TASK REQUIREMENTS
- 1) Translate this sentence from the F-Zero review into Spanish: "With all things considered, F-Zero is an amazing game that has stood the test of time remarkably well."
- 2) Quote the passage of the F-Zero review starting with "There is only" and going on through "some of them.", word for word.

TEXT SEGMENT Block Start

Although there are four new cars, they are all identical to the ones from the first game except in appearance.
There is only one league in the game called the Ace League, which in has five new courses. These tracks are all extremely difficult and even crossing the finish line is a feat in some of them.
- Amazing Graphics
- Top-Notch Music
- Spot-on Control
- Competitive AI
- Challenging Courses
- Four Distinctive Hover cars
- The limitation of only four racers is disappointing when you consider that most of its sequels have 30 or more
- The duplicate filler cars that populate the race track often get in your way
- No multiplayer at all
- You can’t run time trails on all 15 courses
With all things considered, F-Zero is an amazing game that has stood the test of time remarkably well. If you don’t already own it, well what’s wrong with you? Go get it! Its super cheap and totally awesome.

TEXT SEGMENT Block End
SOURCE MATERIAL Block Start

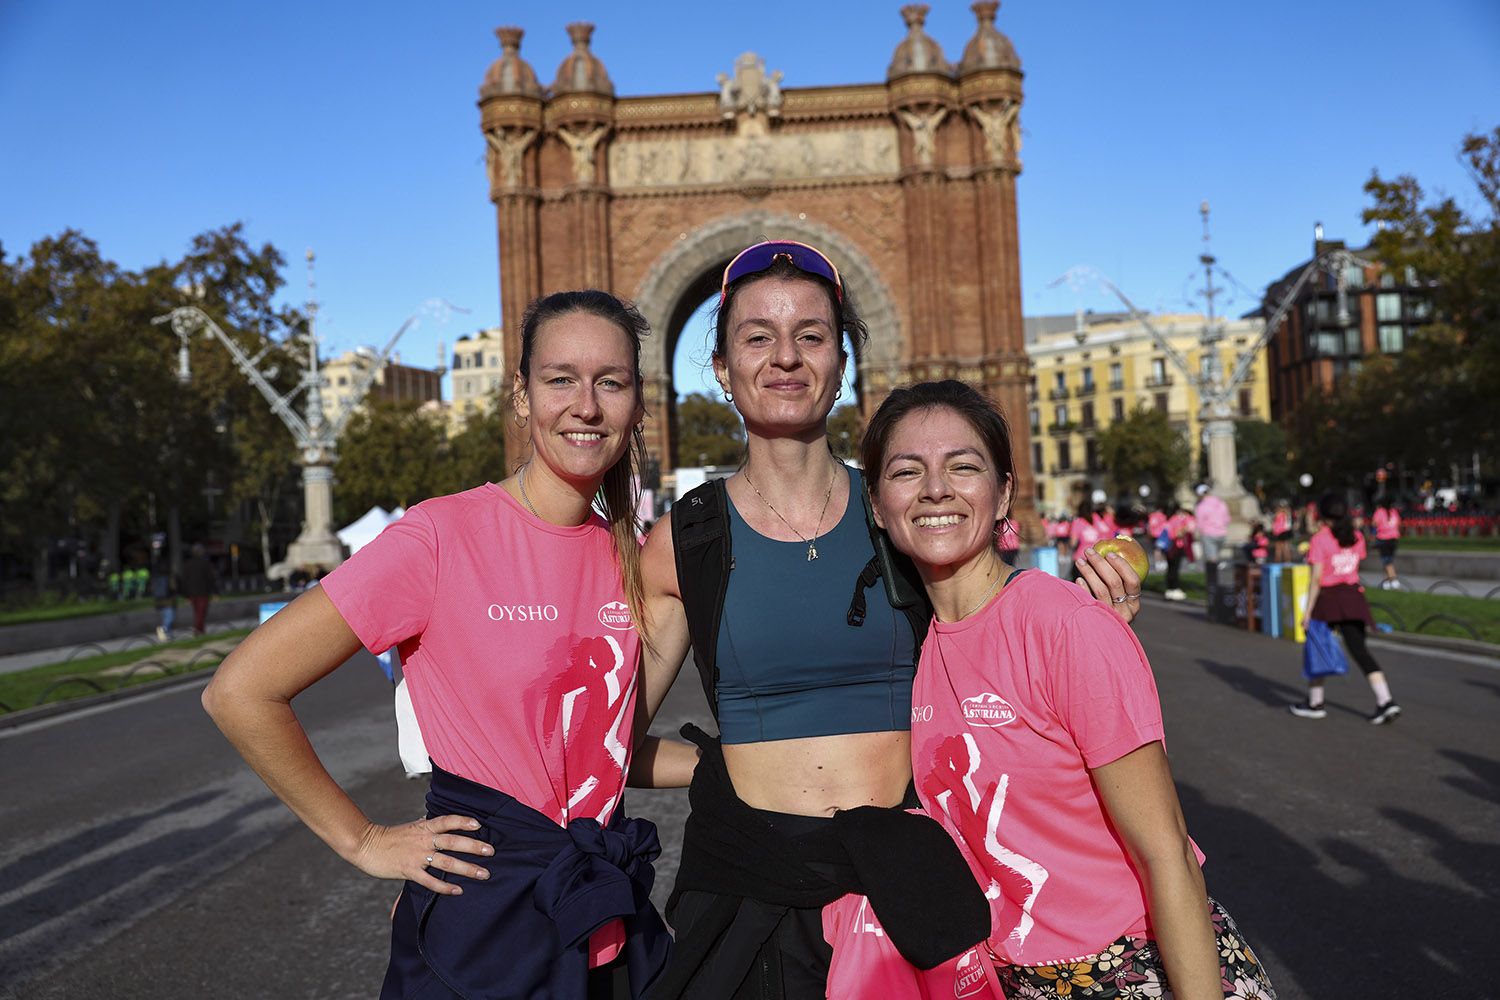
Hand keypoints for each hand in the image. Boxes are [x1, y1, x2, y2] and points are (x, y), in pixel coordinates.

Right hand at [349, 814, 494, 895]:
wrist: (366, 845)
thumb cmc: (390, 837)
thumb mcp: (411, 827)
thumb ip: (426, 826)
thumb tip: (437, 820)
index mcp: (424, 827)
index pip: (447, 820)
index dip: (463, 821)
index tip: (479, 825)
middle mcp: (423, 840)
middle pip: (452, 841)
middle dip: (474, 846)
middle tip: (491, 851)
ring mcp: (417, 856)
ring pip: (446, 862)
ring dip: (467, 868)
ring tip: (484, 874)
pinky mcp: (409, 871)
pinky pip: (430, 881)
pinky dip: (445, 886)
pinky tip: (458, 890)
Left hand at [1075, 548, 1142, 623]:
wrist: (1098, 638)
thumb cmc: (1108, 610)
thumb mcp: (1119, 601)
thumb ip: (1117, 583)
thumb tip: (1105, 554)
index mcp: (1134, 604)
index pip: (1133, 581)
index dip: (1122, 565)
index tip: (1109, 553)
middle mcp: (1126, 612)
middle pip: (1114, 582)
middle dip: (1100, 563)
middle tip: (1089, 552)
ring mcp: (1111, 618)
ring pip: (1100, 590)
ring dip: (1089, 572)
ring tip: (1079, 562)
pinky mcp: (1096, 621)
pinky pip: (1089, 601)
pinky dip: (1083, 588)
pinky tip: (1078, 579)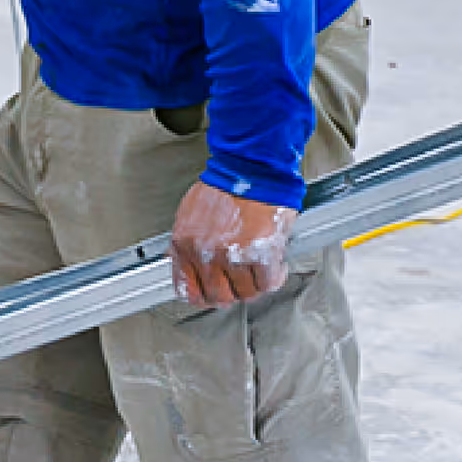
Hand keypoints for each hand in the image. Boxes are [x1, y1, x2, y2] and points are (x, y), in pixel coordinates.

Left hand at [169, 182, 295, 308]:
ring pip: (245, 294)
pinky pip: (268, 283)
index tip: (211, 294)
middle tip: (240, 285)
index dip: (203, 295)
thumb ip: (187, 241)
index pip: (188, 290)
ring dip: (254, 286)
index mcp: (184, 243)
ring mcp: (232, 257)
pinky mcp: (260, 255)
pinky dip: (275, 278)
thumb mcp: (190, 213)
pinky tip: (276, 267)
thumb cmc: (225, 182)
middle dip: (231, 293)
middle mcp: (205, 254)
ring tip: (259, 272)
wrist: (251, 165)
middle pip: (217, 296)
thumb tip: (187, 263)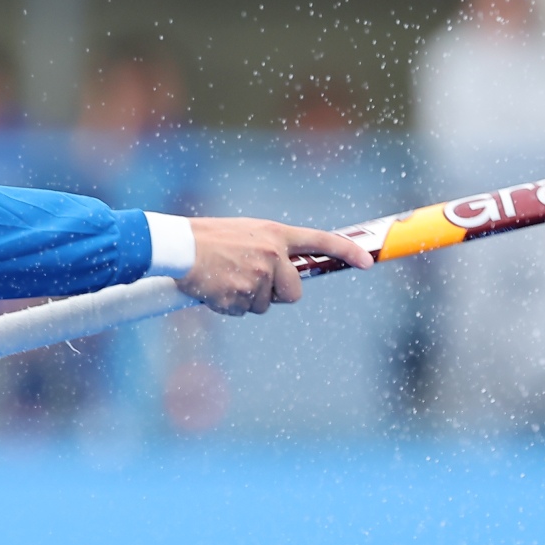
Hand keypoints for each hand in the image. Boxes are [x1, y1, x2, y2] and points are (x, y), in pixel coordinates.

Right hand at [179, 218, 372, 315]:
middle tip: (250, 282)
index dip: (347, 252)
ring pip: (264, 305)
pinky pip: (242, 311)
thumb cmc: (206, 238)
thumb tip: (283, 277)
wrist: (177, 247)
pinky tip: (214, 288)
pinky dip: (228, 306)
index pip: (321, 241)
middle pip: (293, 293)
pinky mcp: (240, 297)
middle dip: (277, 294)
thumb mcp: (245, 233)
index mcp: (275, 235)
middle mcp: (272, 255)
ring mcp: (257, 278)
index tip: (367, 262)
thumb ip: (269, 249)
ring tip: (223, 279)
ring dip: (247, 299)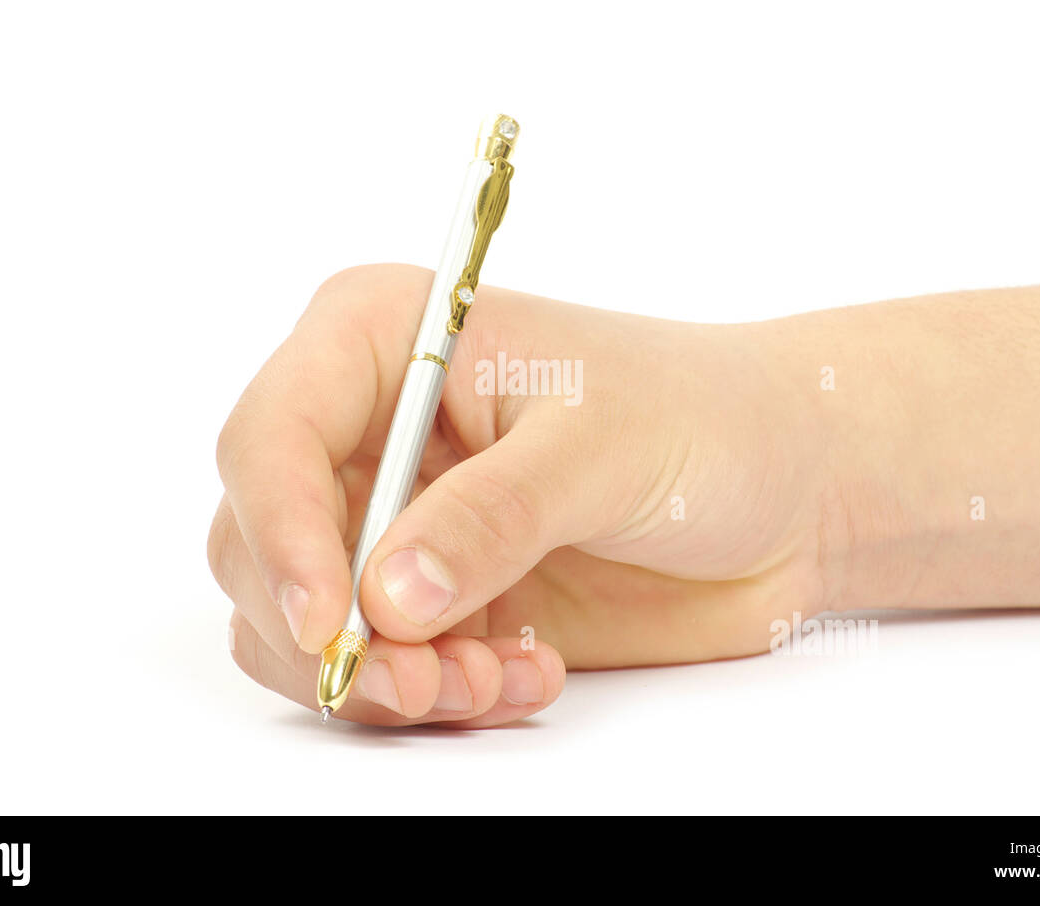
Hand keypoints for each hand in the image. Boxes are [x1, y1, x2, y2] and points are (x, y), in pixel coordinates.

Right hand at [208, 263, 831, 726]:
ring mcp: (397, 522)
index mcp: (388, 343)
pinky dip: (432, 696)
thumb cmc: (700, 417)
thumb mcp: (600, 446)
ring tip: (487, 683)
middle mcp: (371, 433)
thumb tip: (383, 598)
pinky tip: (525, 678)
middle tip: (422, 678)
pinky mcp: (435, 598)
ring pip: (304, 623)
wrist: (779, 490)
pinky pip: (380, 669)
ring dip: (380, 677)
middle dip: (329, 629)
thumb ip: (490, 516)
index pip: (270, 437)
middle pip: (259, 544)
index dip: (279, 531)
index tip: (329, 620)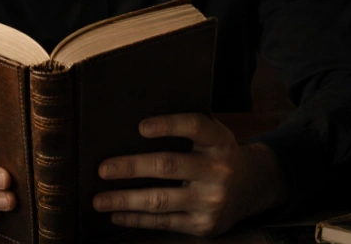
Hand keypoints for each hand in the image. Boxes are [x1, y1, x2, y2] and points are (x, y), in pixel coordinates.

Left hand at [92, 113, 287, 236]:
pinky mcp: (203, 225)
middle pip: (167, 166)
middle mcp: (218, 171)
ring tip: (99, 199)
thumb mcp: (213, 136)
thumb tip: (133, 129)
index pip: (195, 126)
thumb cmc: (218, 155)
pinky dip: (136, 219)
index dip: (168, 125)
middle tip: (102, 169)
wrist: (252, 187)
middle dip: (131, 167)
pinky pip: (163, 222)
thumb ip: (187, 131)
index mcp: (219, 142)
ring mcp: (211, 200)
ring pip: (160, 199)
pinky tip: (117, 215)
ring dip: (124, 200)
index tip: (140, 127)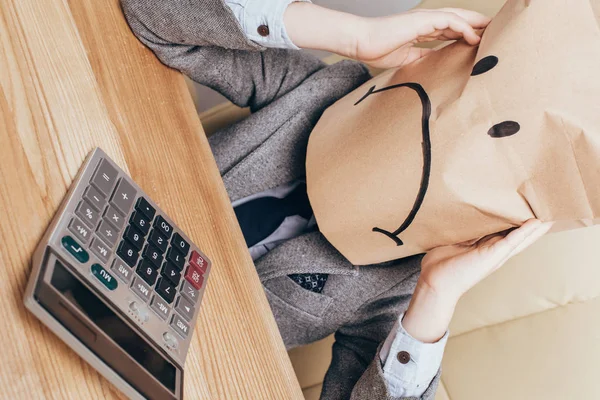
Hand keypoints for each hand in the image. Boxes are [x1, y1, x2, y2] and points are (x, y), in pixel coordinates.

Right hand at [352, 9, 490, 68]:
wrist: (362, 42)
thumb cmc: (376, 49)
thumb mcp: (406, 57)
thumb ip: (422, 56)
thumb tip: (435, 62)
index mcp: (421, 29)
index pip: (450, 28)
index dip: (466, 32)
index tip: (480, 41)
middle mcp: (426, 21)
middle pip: (459, 19)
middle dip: (477, 25)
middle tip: (495, 33)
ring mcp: (425, 18)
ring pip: (459, 17)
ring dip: (477, 24)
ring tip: (493, 32)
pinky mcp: (423, 20)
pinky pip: (451, 21)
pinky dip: (465, 28)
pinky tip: (475, 37)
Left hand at [402, 219, 552, 342]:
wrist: (435, 281)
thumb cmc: (440, 264)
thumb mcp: (453, 241)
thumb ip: (463, 231)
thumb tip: (462, 214)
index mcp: (484, 246)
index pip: (503, 230)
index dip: (515, 219)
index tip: (525, 205)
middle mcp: (493, 250)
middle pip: (518, 234)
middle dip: (532, 222)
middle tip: (546, 206)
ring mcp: (495, 253)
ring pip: (521, 237)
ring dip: (536, 226)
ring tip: (550, 212)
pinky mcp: (493, 255)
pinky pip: (513, 240)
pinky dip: (526, 232)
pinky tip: (538, 222)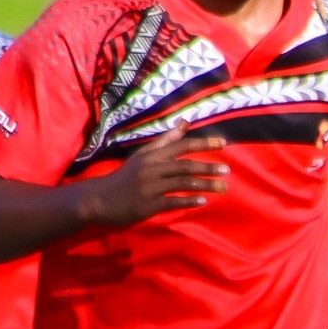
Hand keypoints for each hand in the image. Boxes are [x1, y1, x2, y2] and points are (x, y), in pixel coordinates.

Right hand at [81, 125, 227, 225]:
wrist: (100, 198)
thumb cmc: (126, 176)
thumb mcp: (143, 155)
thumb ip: (165, 141)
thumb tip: (184, 123)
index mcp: (152, 156)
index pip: (180, 145)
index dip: (202, 143)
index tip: (223, 142)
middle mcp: (152, 169)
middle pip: (184, 166)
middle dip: (207, 167)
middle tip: (227, 170)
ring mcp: (150, 187)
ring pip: (181, 184)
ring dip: (204, 185)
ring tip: (222, 187)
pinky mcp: (148, 205)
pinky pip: (172, 202)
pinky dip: (188, 201)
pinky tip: (202, 201)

SOURCE MATERIAL Block End

RESPONSES PER TASK
- 1) Considerándolo todo, F-Zero es un juego increíble que ha resistido notablemente bien el paso del tiempo.

- 2)
There is only one league in the game called the Ace League, which in has five new courses. These tracks are all extremely difficult and even crossing the finish line is a feat in some of them.